Just wondering if you're running sponge prefilters that collect all the big debris and pieces, how often is needed to really clean out your actual filter. Normally on other tanks, I clean out the filters often because the sponges catch all the big debris pieces like in my turtle tanks. With shrimp tanks though running a sponge on the prefilter, how often do you really need to clean the inside of your hob or canister filters?


----------



## plantbrain (Dec 15, 2003)

1-2x a week depending.

Takes a second.


----------



## freph (Apr 4, 2011)

I think Tom is referring to the prefilter cleaning, in which case he is correct. Filter cleaning itself I do monthly...but I notice no considerable buildup - I just do it for regular maintenance purposes.


----------



## discuspaul (Jul 27, 2010)

freph said:


> I think Tom is referring to the prefilter cleaning, in which case he is correct. Filter cleaning itself I do monthly...but I notice no considerable buildup - I just do it for regular maintenance purposes.

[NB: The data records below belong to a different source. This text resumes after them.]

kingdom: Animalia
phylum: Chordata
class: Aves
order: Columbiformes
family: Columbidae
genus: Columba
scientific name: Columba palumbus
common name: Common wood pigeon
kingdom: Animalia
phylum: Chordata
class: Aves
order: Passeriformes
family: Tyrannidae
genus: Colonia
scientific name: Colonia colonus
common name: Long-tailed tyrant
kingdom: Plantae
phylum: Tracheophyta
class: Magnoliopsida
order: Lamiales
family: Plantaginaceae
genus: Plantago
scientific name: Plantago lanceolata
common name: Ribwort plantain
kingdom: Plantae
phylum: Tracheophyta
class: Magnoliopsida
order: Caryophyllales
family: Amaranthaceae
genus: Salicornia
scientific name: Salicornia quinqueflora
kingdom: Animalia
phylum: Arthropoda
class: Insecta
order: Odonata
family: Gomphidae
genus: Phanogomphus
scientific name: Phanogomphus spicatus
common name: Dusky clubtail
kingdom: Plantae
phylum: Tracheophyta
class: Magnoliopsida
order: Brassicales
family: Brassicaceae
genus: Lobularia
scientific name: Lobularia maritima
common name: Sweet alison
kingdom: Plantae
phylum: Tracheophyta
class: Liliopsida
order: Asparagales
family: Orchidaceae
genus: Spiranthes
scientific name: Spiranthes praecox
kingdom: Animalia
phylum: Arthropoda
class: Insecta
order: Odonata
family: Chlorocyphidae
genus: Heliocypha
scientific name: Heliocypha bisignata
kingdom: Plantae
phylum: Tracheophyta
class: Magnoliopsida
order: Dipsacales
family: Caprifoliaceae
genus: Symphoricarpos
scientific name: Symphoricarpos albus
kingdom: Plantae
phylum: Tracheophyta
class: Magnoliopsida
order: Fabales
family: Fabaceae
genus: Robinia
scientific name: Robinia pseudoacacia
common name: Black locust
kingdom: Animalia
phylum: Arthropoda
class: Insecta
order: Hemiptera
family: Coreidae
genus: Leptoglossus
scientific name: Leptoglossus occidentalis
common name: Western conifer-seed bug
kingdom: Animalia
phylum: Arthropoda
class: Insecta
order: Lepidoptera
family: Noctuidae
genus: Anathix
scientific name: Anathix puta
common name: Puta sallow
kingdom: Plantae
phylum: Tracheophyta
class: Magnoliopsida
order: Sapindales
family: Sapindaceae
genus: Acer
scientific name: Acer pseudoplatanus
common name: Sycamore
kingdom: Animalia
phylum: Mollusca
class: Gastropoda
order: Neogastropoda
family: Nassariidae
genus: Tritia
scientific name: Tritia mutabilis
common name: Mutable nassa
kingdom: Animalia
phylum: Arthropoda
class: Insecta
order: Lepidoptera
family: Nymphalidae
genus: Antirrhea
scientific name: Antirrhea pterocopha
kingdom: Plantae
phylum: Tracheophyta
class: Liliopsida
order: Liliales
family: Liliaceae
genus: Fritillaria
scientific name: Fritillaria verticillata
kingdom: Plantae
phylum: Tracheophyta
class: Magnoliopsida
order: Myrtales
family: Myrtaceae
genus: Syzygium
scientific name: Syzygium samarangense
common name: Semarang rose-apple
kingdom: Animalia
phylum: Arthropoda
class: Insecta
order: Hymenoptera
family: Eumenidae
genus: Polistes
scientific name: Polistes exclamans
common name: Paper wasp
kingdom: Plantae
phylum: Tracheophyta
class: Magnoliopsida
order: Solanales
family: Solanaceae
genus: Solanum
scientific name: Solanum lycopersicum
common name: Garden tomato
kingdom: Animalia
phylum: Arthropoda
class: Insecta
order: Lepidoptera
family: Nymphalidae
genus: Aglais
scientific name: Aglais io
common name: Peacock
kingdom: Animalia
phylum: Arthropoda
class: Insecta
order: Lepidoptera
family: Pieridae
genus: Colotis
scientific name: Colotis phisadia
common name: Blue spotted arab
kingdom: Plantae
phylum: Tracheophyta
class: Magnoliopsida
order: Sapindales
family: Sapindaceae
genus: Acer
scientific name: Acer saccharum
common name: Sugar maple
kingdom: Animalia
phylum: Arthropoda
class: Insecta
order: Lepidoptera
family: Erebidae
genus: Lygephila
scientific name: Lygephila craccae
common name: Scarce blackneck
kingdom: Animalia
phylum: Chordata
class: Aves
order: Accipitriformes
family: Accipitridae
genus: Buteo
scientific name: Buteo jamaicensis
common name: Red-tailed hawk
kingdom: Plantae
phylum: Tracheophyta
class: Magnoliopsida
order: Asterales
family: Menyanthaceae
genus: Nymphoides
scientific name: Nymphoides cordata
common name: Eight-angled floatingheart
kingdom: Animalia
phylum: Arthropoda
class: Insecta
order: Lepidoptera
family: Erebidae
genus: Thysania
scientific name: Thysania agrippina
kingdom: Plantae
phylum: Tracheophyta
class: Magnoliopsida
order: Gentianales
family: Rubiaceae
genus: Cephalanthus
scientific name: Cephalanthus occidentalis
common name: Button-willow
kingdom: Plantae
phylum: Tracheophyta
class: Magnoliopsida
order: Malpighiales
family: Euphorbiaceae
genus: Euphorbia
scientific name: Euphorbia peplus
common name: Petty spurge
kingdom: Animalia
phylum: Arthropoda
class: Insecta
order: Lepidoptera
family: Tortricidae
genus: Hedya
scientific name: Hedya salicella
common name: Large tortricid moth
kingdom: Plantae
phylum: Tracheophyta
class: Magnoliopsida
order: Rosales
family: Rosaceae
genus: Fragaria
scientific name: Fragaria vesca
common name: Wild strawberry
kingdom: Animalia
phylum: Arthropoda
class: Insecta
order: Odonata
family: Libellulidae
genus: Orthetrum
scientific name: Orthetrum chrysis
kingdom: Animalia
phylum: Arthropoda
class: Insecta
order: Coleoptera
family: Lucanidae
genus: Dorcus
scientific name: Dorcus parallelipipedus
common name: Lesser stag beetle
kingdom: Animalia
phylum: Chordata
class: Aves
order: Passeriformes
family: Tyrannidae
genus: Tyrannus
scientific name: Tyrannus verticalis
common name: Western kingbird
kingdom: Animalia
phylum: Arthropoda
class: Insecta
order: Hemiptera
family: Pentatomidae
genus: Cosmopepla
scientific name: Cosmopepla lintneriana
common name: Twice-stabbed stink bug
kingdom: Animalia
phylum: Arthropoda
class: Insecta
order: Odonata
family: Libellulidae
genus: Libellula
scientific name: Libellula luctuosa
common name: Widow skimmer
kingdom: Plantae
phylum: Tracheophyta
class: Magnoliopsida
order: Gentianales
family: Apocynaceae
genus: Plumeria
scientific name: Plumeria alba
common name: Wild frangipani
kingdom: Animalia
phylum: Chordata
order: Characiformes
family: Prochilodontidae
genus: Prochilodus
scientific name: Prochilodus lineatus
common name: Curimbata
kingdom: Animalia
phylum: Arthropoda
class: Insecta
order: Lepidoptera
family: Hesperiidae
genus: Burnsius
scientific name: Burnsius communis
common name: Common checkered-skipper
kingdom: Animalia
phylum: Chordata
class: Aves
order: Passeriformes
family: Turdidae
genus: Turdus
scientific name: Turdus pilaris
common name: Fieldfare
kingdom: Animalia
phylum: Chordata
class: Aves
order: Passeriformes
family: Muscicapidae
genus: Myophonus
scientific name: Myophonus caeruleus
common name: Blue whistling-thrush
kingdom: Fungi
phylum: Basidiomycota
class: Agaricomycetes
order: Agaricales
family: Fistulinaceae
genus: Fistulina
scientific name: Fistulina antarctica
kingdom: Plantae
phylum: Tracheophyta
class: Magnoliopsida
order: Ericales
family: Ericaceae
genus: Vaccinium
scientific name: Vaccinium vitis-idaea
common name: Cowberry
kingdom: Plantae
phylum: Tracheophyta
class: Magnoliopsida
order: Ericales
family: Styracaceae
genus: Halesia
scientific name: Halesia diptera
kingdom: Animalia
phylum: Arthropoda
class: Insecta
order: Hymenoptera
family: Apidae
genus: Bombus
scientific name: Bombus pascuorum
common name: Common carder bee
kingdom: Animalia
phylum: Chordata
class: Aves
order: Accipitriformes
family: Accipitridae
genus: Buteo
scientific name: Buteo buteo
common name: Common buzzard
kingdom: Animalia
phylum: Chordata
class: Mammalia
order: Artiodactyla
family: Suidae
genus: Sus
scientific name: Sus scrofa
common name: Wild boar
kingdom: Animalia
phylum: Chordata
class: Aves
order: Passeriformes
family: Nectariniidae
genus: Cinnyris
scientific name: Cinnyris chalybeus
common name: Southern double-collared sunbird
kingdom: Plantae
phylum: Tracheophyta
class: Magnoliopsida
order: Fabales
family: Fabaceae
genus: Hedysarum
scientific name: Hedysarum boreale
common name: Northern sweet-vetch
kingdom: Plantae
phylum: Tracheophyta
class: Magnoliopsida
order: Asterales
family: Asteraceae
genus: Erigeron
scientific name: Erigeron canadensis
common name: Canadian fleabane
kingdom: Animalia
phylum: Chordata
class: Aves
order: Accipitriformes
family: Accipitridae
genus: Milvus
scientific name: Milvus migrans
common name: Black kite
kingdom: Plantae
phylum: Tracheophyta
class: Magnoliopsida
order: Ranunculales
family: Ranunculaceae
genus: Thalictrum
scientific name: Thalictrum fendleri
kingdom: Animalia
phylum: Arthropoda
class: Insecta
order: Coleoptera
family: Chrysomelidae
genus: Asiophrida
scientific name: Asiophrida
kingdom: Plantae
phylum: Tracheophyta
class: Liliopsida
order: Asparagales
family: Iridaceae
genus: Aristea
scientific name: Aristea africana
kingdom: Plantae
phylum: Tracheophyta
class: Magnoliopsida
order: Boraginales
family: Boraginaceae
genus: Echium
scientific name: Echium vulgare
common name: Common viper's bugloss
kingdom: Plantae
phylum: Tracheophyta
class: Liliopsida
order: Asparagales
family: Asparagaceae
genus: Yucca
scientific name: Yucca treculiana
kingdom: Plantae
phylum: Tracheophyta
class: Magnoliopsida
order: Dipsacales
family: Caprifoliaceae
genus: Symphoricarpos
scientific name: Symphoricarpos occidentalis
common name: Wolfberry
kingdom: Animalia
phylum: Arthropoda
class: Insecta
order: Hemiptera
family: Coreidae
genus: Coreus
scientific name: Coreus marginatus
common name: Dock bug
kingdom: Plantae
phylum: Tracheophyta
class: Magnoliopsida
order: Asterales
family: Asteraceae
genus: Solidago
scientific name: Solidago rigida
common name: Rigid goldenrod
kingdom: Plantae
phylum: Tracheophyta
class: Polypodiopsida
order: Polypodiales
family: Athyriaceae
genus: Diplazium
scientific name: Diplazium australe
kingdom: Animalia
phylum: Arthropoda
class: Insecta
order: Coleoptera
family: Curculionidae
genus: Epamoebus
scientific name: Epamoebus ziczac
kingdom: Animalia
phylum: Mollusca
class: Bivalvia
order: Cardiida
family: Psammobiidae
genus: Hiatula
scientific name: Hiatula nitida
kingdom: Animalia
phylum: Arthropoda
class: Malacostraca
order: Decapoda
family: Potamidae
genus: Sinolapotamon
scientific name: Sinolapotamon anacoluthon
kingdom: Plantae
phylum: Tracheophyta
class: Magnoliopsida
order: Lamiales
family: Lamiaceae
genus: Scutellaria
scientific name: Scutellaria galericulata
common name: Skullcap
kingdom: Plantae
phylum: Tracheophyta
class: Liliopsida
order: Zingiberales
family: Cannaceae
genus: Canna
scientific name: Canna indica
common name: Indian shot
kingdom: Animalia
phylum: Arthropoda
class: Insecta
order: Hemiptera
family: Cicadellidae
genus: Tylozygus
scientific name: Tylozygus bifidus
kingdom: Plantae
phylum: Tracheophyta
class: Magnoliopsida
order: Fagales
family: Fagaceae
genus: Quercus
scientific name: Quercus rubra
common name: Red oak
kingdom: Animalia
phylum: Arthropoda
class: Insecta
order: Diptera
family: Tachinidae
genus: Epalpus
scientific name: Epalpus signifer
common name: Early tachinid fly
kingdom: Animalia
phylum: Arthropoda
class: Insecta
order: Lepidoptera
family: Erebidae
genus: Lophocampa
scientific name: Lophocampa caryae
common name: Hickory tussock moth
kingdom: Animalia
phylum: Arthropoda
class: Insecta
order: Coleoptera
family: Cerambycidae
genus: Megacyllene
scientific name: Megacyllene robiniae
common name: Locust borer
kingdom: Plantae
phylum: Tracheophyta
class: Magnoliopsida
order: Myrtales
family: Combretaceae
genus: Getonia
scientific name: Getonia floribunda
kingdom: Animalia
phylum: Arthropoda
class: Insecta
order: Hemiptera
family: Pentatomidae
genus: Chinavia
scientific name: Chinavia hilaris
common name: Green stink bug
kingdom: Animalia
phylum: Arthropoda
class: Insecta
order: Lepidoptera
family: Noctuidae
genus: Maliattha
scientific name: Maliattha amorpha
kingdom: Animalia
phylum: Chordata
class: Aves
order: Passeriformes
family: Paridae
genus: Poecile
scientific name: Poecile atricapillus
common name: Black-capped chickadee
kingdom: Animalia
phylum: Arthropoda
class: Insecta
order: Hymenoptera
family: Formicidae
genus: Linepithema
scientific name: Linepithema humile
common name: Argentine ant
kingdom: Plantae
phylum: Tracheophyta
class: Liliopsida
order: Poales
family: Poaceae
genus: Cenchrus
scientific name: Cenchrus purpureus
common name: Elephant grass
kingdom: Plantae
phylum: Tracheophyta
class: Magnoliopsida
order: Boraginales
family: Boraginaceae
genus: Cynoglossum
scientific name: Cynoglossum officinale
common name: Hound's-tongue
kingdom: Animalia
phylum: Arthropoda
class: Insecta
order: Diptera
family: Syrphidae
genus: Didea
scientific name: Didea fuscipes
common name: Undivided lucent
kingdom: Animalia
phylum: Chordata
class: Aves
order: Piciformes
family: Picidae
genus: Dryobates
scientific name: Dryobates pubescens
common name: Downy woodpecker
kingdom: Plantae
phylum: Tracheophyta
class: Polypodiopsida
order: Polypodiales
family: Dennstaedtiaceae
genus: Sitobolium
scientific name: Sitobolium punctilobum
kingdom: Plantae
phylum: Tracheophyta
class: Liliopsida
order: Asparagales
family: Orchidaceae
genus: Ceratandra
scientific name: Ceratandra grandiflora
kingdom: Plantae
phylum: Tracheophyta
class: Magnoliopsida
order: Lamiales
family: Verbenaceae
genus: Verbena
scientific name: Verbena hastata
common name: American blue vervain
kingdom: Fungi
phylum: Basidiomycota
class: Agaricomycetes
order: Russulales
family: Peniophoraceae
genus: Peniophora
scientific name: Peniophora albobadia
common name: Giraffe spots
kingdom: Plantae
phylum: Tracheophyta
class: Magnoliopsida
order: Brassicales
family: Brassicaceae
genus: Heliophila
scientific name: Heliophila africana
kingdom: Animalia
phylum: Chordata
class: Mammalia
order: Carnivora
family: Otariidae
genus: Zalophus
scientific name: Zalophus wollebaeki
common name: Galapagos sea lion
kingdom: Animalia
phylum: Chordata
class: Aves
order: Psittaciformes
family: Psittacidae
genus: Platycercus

Agree. The pre-filter sponges can get pretty grungy after just a few days. I rinse mine throughly 2 X week.
As for the filters themselves, monthly is suitable as freph pointed out, but it does depend somewhat on the media being used - e.g. I replace my filter floss no less frequently than twice a month.


----------



## diwu13 (Sep 20, 2011)

I am using a more porous prefilter sponge so some of the shrimp's poop is able to get into my HOB filter even through pantyhose + prefilter. However, even with the debris bypassing the prefilter I only need to clean out my actual filter maybe once a month. I notice the output flow lessen and then I check. However, I need to clean my prefilter maybe every week.


----------



## Moe (Jan 22, 2004)

I clean the pre filters once a week, My small HOB's get cleaned maybe once a month.
My canister gets cleaned maybe every 3 or 4 months.


----------



## jasonpatterson (Apr 15, 2011)

I clean the prefilter with the weekly water change and the sponge I'm using in the main filter about once a month, though I have yet to see any decrease in flow due to the filter in the main compartment of the HOB. In my canister filter it goes much much longer, and in the sponge filter I've got going it's been at least 4 months, but that has a low bioload.


----------



## mordalphus (Jun 23, 2010)

Fluval edge prefilter I clean maybe once a month, usually I clean it every 2-3 months when I see it's impeding the flow to my canister. They stay pretty clean.

As far as my actual filter filter, it's just eheims or canisters full of bio media with a coarse and fine pad. I switch out the pads when they start to clog and that's every few months (due to the fine fluval sponge prefilter).


----------